The paper has been covered by 250 online news outlets to date and has reached an estimated audience on Twitter of more than 1.5 million.

5. “Modelling human blastocysts by reprogramming fibroblasts into iBlastoids”

Nature

Led by an Australian team from Monash University in Melbourne, and involving researchers from the United States and Singapore, this study describes how they reprogrammed fibroblasts, or skin cells, into a three-dimensional cellular structure that is similar in physical and molecular composition to human blastocysts, the stage that the human embryo reaches roughly five to six days after fertilization.

Called iBlastoids, these structures could be used for in-vitro research into early human development and the causes of early miscarriage and infertility.
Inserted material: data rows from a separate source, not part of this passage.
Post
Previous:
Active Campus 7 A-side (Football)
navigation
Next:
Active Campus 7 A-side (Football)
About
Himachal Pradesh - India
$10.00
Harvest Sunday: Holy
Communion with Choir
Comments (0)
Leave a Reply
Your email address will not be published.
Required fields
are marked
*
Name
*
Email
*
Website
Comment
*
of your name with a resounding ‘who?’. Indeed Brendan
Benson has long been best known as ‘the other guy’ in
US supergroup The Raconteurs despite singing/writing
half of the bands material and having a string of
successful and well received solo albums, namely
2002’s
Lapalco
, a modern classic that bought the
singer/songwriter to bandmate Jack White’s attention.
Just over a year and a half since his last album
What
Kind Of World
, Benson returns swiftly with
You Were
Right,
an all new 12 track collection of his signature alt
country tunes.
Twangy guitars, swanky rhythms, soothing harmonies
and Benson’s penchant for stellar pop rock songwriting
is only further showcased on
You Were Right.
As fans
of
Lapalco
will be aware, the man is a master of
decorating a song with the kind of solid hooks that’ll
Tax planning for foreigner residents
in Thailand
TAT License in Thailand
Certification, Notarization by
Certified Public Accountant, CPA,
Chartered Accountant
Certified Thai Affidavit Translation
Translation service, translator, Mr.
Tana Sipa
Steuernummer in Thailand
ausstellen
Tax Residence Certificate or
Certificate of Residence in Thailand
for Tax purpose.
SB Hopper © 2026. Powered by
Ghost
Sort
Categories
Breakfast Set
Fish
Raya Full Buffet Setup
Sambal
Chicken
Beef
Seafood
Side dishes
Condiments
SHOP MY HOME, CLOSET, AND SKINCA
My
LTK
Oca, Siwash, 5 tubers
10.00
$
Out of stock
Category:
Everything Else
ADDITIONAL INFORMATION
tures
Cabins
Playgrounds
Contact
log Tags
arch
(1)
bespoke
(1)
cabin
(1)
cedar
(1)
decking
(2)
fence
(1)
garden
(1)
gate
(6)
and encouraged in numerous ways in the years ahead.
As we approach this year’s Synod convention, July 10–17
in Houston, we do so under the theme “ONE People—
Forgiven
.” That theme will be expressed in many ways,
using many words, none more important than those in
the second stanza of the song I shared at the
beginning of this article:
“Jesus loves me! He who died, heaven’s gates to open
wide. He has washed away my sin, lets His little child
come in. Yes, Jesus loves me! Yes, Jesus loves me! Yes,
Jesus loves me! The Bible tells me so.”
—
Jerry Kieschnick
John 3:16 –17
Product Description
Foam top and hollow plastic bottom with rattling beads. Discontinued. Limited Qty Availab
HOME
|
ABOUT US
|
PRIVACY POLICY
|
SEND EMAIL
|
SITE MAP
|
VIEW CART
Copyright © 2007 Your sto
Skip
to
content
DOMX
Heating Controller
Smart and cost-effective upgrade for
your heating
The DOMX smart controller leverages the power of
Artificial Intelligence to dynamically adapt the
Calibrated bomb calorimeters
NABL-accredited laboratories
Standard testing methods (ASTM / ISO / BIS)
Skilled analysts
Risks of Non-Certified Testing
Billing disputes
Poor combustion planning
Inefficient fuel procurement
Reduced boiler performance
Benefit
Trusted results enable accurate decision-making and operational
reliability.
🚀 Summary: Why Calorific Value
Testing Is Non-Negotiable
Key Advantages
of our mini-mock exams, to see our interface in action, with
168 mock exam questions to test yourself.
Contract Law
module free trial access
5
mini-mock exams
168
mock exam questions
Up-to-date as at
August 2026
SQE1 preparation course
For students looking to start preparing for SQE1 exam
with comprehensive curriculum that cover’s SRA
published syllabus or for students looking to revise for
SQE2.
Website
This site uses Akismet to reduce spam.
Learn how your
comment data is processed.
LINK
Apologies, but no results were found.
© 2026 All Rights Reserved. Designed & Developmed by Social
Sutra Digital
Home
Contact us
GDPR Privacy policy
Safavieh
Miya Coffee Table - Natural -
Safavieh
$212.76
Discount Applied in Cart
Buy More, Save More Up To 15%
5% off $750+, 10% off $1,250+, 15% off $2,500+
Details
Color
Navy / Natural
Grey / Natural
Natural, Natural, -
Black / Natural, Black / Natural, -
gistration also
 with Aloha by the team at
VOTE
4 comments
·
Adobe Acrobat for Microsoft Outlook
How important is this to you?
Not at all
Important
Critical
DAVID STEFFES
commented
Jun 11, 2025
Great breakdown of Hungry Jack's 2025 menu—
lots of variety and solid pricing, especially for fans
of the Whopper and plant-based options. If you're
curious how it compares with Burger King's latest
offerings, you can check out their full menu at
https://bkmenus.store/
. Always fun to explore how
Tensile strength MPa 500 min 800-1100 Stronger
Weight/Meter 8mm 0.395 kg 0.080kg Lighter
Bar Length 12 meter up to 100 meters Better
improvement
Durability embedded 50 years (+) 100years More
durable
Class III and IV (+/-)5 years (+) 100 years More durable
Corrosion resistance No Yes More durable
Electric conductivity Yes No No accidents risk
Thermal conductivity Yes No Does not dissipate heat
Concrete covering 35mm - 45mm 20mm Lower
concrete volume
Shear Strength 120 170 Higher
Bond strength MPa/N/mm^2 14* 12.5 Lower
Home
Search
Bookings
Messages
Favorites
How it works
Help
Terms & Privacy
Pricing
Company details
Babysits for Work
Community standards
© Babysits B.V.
The study was conducted in the lab of Jose Polo from Monash University’s Biomedicine Discovery Institute and Australian Regenerative Medicine Institute, and involved the use of a technique called nuclear reprogramming, which allowed the researchers to change the cellular identity of human fibroblasts that organized into blastocyst-like structures when placed in a 3D ‘jelly’ scaffold.

The team says that while iBlastoids present a good option to researchers studying early human development, they are not completely identical to a blastocyst.

“For example, early blastocysts are enclosed within the zone pellucida, a membrane derived from the egg that interacts with sperm during the fertilization process and later disappears,” Polo explains. “As iBlastoids are derived from adult fibroblasts, they do not possess a zona pellucida.”